例えばHANA Cloudにチャットアプリが搭載されている場合、ユーザーが質問を投げると、まずHANA Cloudのベクトル化された自社データに対して問い合わせが走る、問い合わせ内容にもっとも近いデータがLLMに渡され、その情報をもとにLLMが回答を返すといった流れをとる。
AIアプリケーション構築のワンストップショップであるAI Foundation
最後に紹介されたのが、ここまでの新機能を支える基盤となるAI Foundationだ。AI CoreやAI Launchpadといった既存の機械学習向け機能に、新たに生成AI向け機能を追加した「Generative AI Hub」を備える。
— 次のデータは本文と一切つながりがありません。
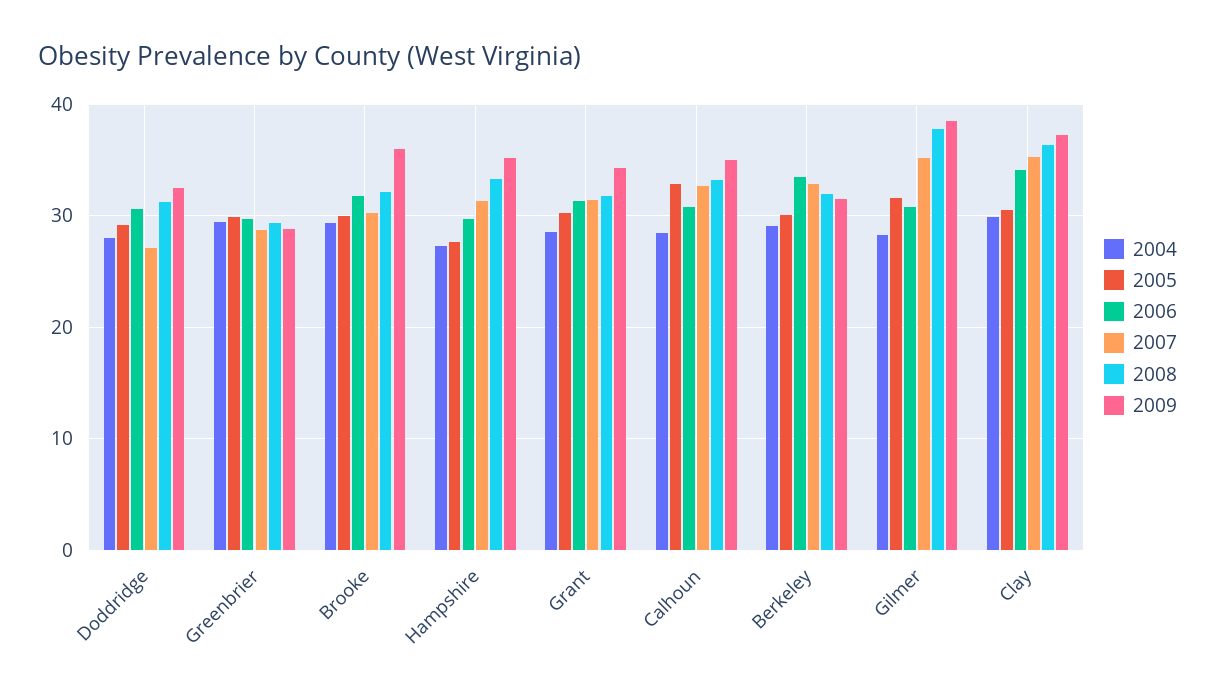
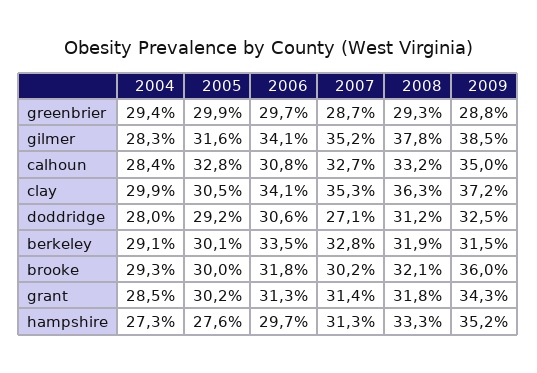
  {
    "2004": {
      "Doddridge": 28,
      "Greenbrier": 29.4,
      "Brooke": 29.3,
      "Hampshire": 27.3,
      "Grant": 28.5,
      "Calhoun": 28.4,
      "Berkeley": 29.1,
      "Gilmer": 28.3,
      "Clay": 29.9
    },
    "2005": {
      "Doddridge": 29.2,
      "Greenbrier": 29.9,
      "Brooke": 30,
      "Hampshire": 27.6,
      "Grant": 30.2,
      "Calhoun": 32.8,
      "Berkeley": 30.1,
      "Gilmer": 31.6,
      "Clay": 30.5
    },
    "2006": {
      "Doddridge": 30.6,
      "Greenbrier": 29.7,
      "Brooke": 31.8,
      "Hampshire": 29.7,
      "Grant": 31.3,
      "Calhoun": 30.8,
      "Berkeley": 33.5,
-     "Gilmer": 31,
+     "Gilmer": 34.1,
      "Clay": 34.1
    },
    "2007": {
      "Doddridge": 27.1,
      "Greenbrier": 28.7,
      "Brooke": 30.2,
      "Hampshire": 31.3,
      "Grant": 31.4,
      "Calhoun": 32.7,
      "Berkeley": 32.8,
      "Gilmer": 35.2,
      "Clay": 35.3
    },
    "2008": {
      "Doddridge": 31.2,
      "Greenbrier": 29.3,
      "Brooke": 32.1,
      "Hampshire": 33.3,
      "Grant": 31.8,
      "Calhoun": 33.2,
      "Berkeley": 31.9,
      "Gilmer": 37.8,
      "Clay": 36.3
    },
    "2009": {
      "Doddridge": 32.5,
      "Greenbrier": 28.8,
      "Brooke": 36,
      "Hampshire": 35.2,
      "Grant": 34.3,
      "Calhoun": 35,
      "Berkeley": 31.5,
      "Gilmer": 38.5,
      "Clay": 37.2
    }
  }

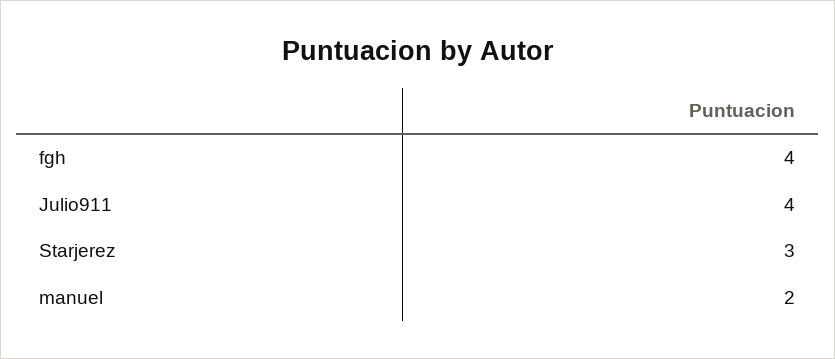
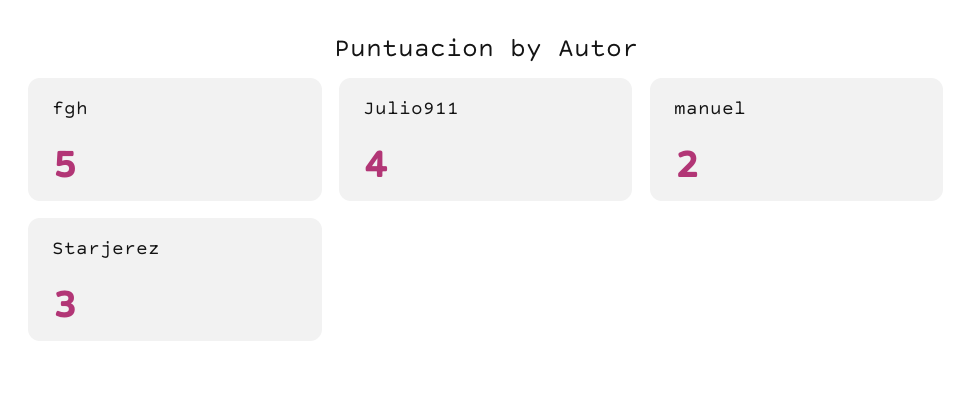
  {
-   "fgh": 4,
+   "fgh": 5,
    "Julio911": 4,
    "Starjerez": 3,
    "manuel": 2
  }

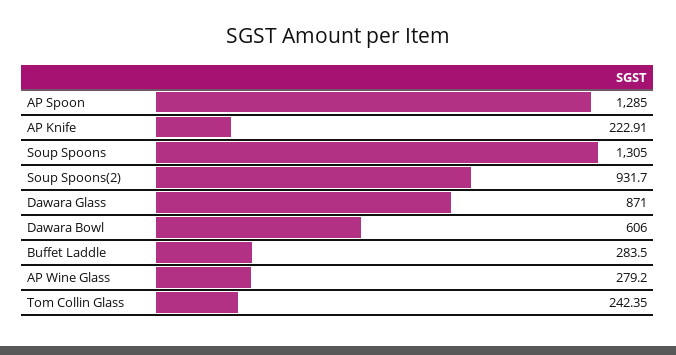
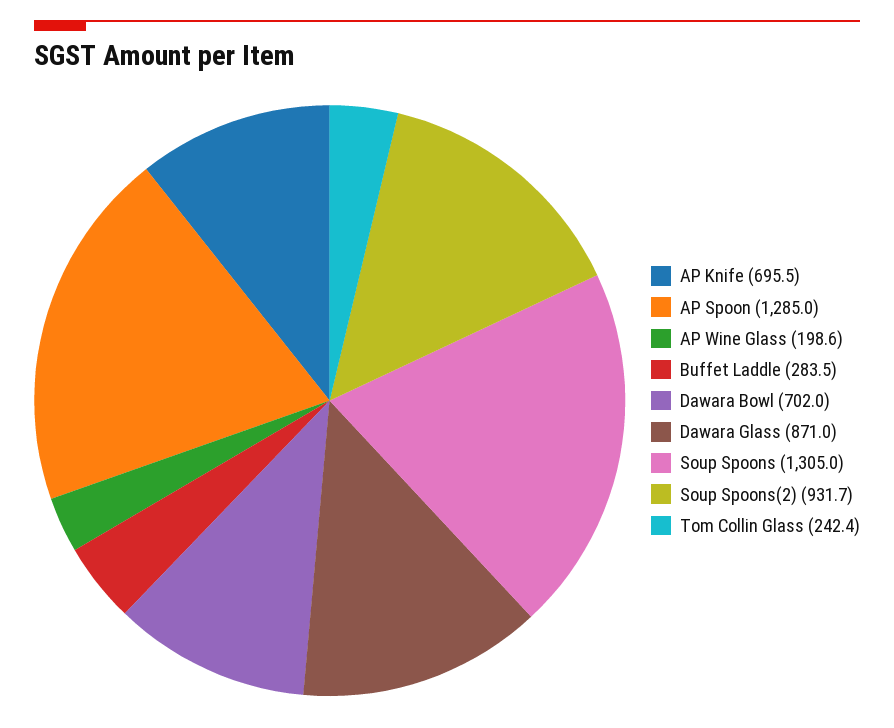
  {
    "AP Spoon": 1285,
-   "AP Knife": 222.91,
+   "AP Knife": 695.5,
    "Soup Spoons": 1305,
    "Soup Spoons(2)": 931.7,
    "Dawara Glass": 871,
-   "Dawara Bowl": 606,
+   "Dawara Bowl": 702,
    "Buffet Laddle": 283.5,
-   "AP Wine Glass": 279.2,
+   "AP Wine Glass": 198.6,
    "Tom Collin Glass": 242.35
  }

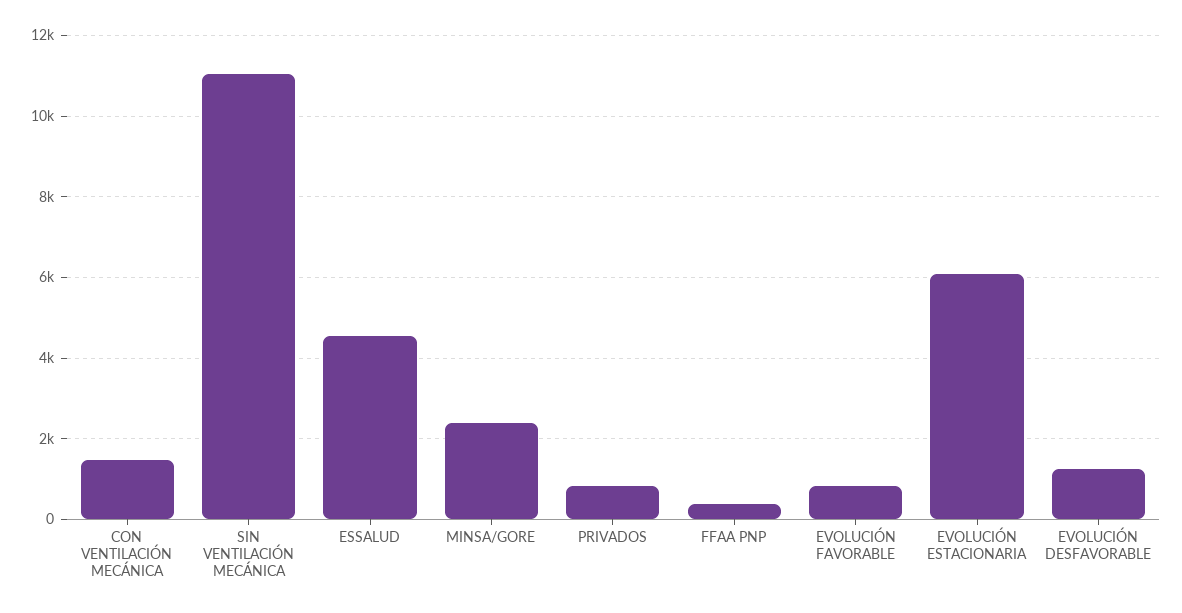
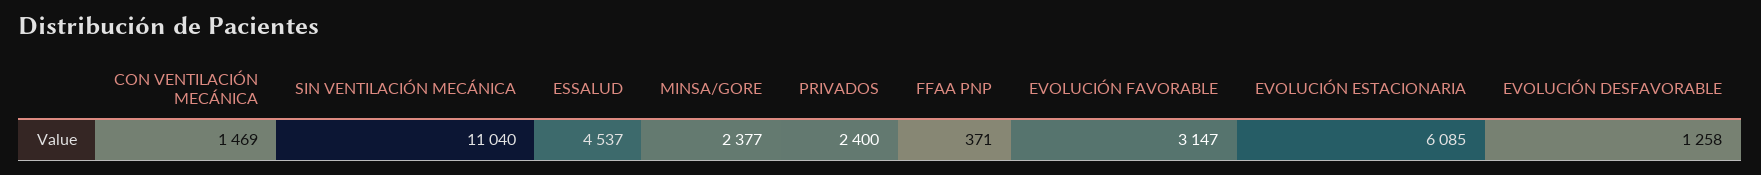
  {
    "CON VENTILACIÓN MECÁNICA": 1469,
    "SIN VENTILACIÓN MECÁNICA": 11040,
    "ESSALUD": 4537,
    "MINSA/GORE": 2377,
-   "PRIVADOS": 800,
+   "PRIVADOS": 2400,
    "FFAA PNP": 371,
-   "EVOLUCIÓN FAVORABLE": 800,
+   "EVOLUCIÓN FAVORABLE": 3147,
    "EVOLUCIÓN ESTACIONARIA": 6085,
    "EVOLUCIÓN DESFAVORABLE": 1258
  }

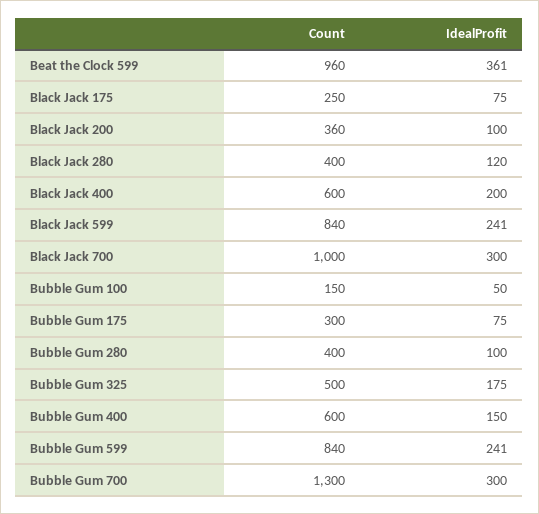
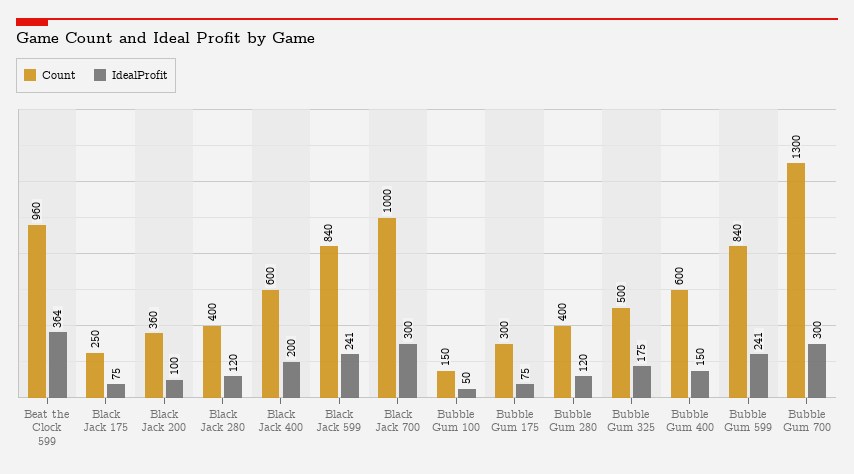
  {
    "Count": {
      "Beat the Clock 599": 960,
      "Black Jack 175": 250,
      "Black Jack 200": 360,
      "Black Jack 280": 400,
      "Black Jack 400": 600,
      "Black Jack 599": 840,
      "Black Jack 700": 1000,
      "Bubble Gum 100": 150,
      "Bubble Gum 175": 300,
      "Bubble Gum 280": 400,
      "Bubble Gum 325": 500,
      "Bubble Gum 400": 600,
      "Bubble Gum 599": 840,
      "Bubble Gum 700": 1300
    },
    "IdealProfit": {
-     "Beat the Clock 599": 361,
+     "Beat the Clock 599": 364,
      "Black Jack 175": 75,
      "Black Jack 200": 100,
      "Black Jack 280": 120,
      "Black Jack 400": 200,
      "Black Jack 599": 241,
      "Black Jack 700": 300,
      "Bubble Gum 100": 50,
      "Bubble Gum 175": 75,
-     "Bubble Gum 280": 100,
+     "Bubble Gum 280": 120,
      "Bubble Gum 325": 175,
      "Bubble Gum 400": 150,
      "Bubble Gum 599": 241,
      "Bubble Gum 700": 300
    }
  }

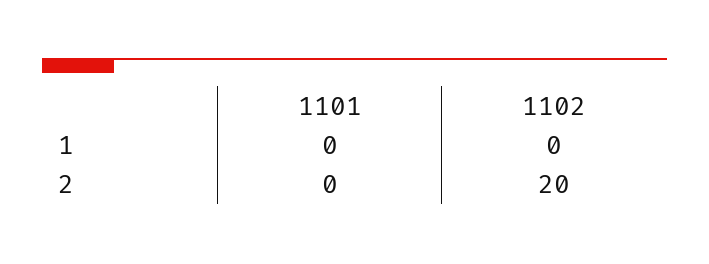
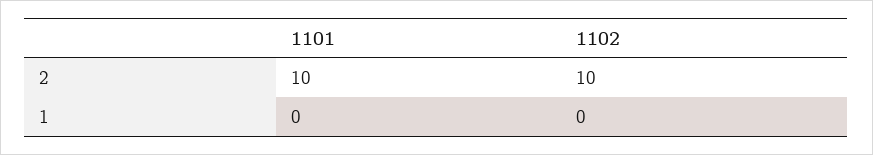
  {
    "1101": {
      "1": 0,
-     "2": 0
+     "2": 10
    },
    "1102": {
      "1": 0,
-     "2": 20
+     "2": 10
    }
  }

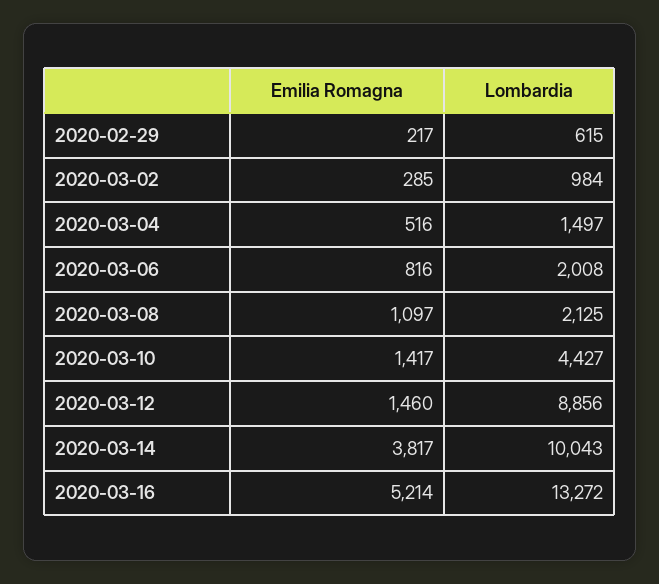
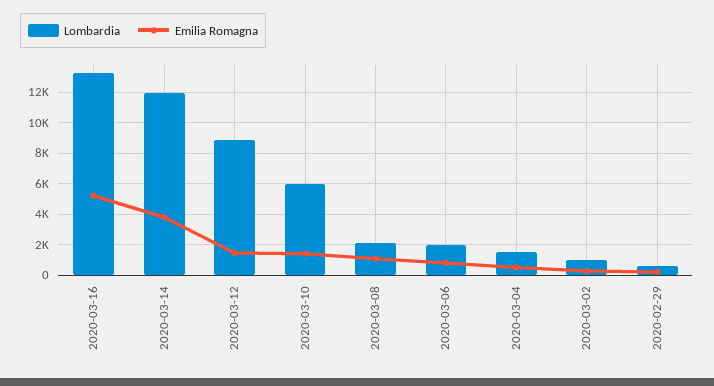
  {
    "Emilia Romagna": {
      "2020-02-29": 217,
      "2020-03-02": 285,
      "2020-03-04": 516,
      "2020-03-06": 816,
      "2020-03-08": 1097,
      "2020-03-10": 1417,
      "2020-03-12": 1460,
      "2020-03-14": 3817,
      "2020-03-16": 5214
    },
    "Lombardia": {
      "2020-02-29": 615,
      "2020-03-02": 984,
      "2020-03-04": 1497,
      "2020-03-06": 2008,
      "2020-03-08": 2125,
-     "2020-03-10": 4427,
+     "2020-03-10": 6000,
      "2020-03-12": 8856,
-     "2020-03-14": 10043,
+     "2020-03-14": 12000,
      "2020-03-16": 13272
    }
  }

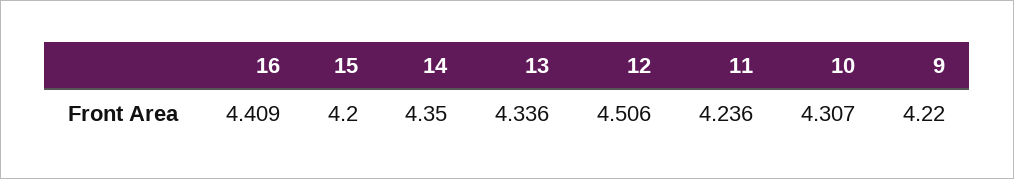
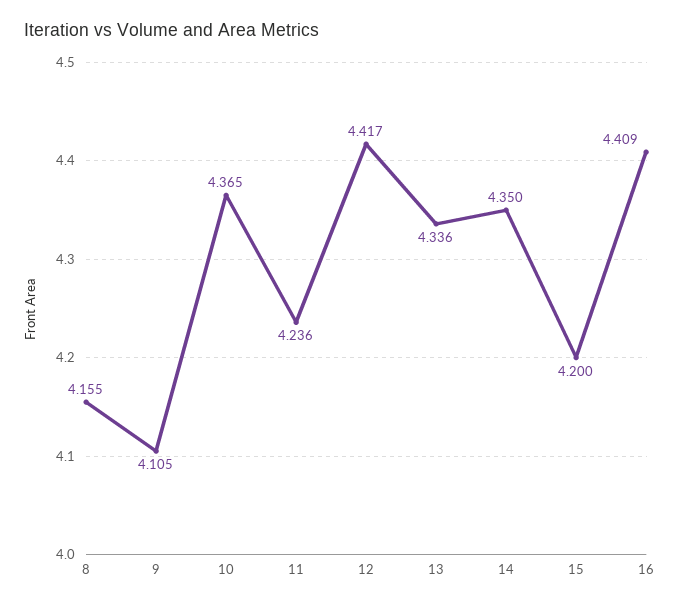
  {
    "16": 4.409,
    "15": 4.2,
    "14": 4.35,
    "13": 4.336,
-   "12": 4.506,
+   "12": 4.417,
    "11": 4.236,
-   "10": 4.307,
+   "10": 4.365,
-   "9": 4.22
+   "9": 4.105,
+   "8": 4.155
  }

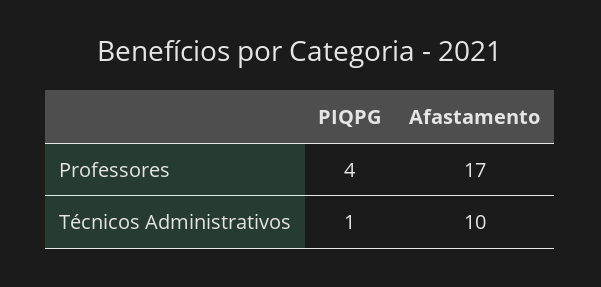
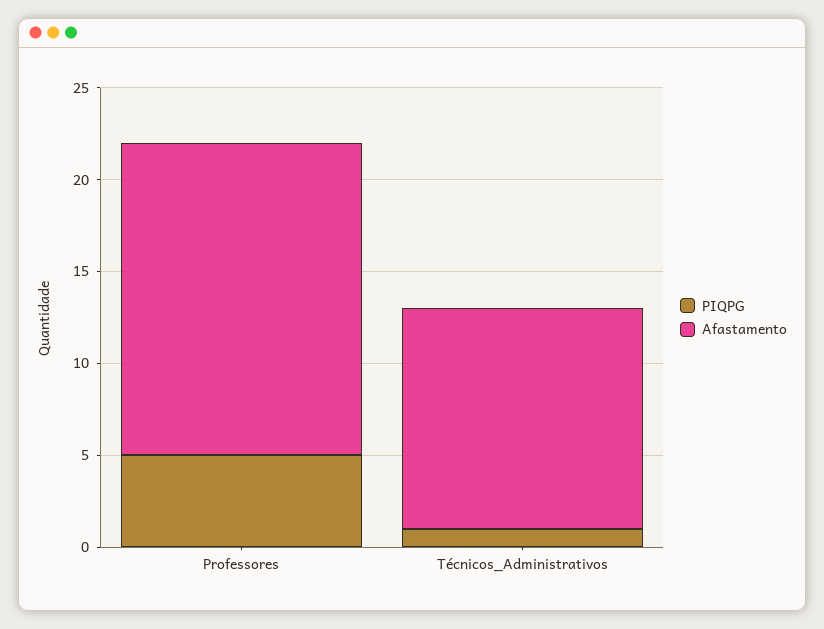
  {
    "PIQPG": {
-     "Professores": 4,
+     "Professores": 5,
      "Técnicos Administrativos": 1
    },
    "Afastamento": {
      "Professores": 17,
-     "Técnicos Administrativos": 10
+     "Técnicos Administrativos": 12
    }
  }

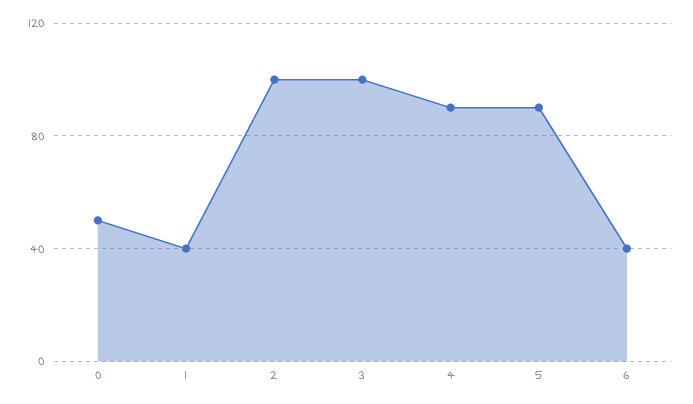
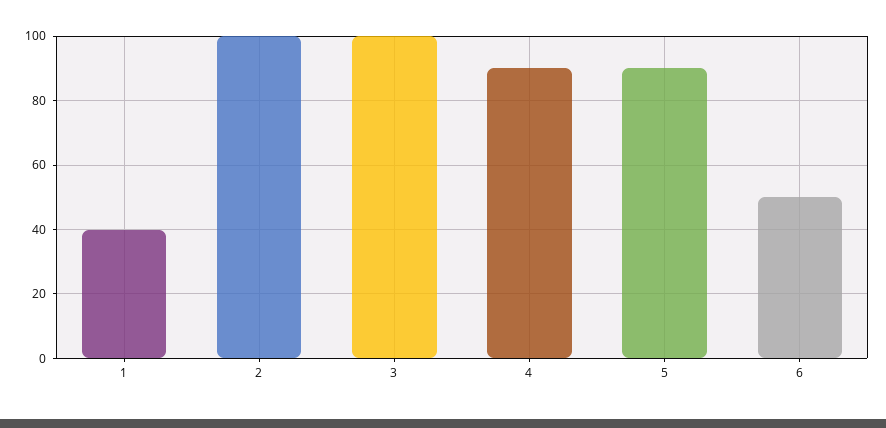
  {
-   "0": 50,
    "1": 40,
    "2": 100,
    "3": 100,
    "4": 90,
    "5": 90,
-   "6": 40
+   "6": 50
  }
Generative AI hubやAIサービス、AIランタイム、ライフサイクル管理といった、SAP BTP上でAIを活用したアプリケーションを構築するために必要な機能を統合した技術基盤となる。
「AI Foundationは、HANA Cloudのベクトルエンジンにもアクセスでき、SAPの世界で生成AI、AIのアプリケーションを開発する入口になっている。汎用的なLLMだけではなく、SAP独自やユーザー自身で開発したAIモデルを活用するためのAI基盤」と本名氏。
また、これらのサービスを実際に活用するために、アーキテクト向け、開発者向け、管理者向けといった各ロールごとの包括的なガイダンスである「SAP BTPガイダンスフレームワーク」も展開される。
SAP社内で組織を超えたAIのイニシアチブ化を推進
今回発表された、SAP Build Code、HANA Cloudのベクトルエンジン対応、AI Foundation(Generative AI Hub)は、2024年のQ1にまでに順次一般提供される。
SAPジャパンは、これらの開発者向けプラットフォームを、既存のパートナーを軸として国内市場に訴求していく。SAP BTPやHANA Cloudを活用するユーザーに向けて、具体的なユースケースを提示していくとともに、「社内にAIの担当部署を置くのではなく、組織を超えてAIをイニシアチブ化していきたい」と岩渕氏は抱負を述べた。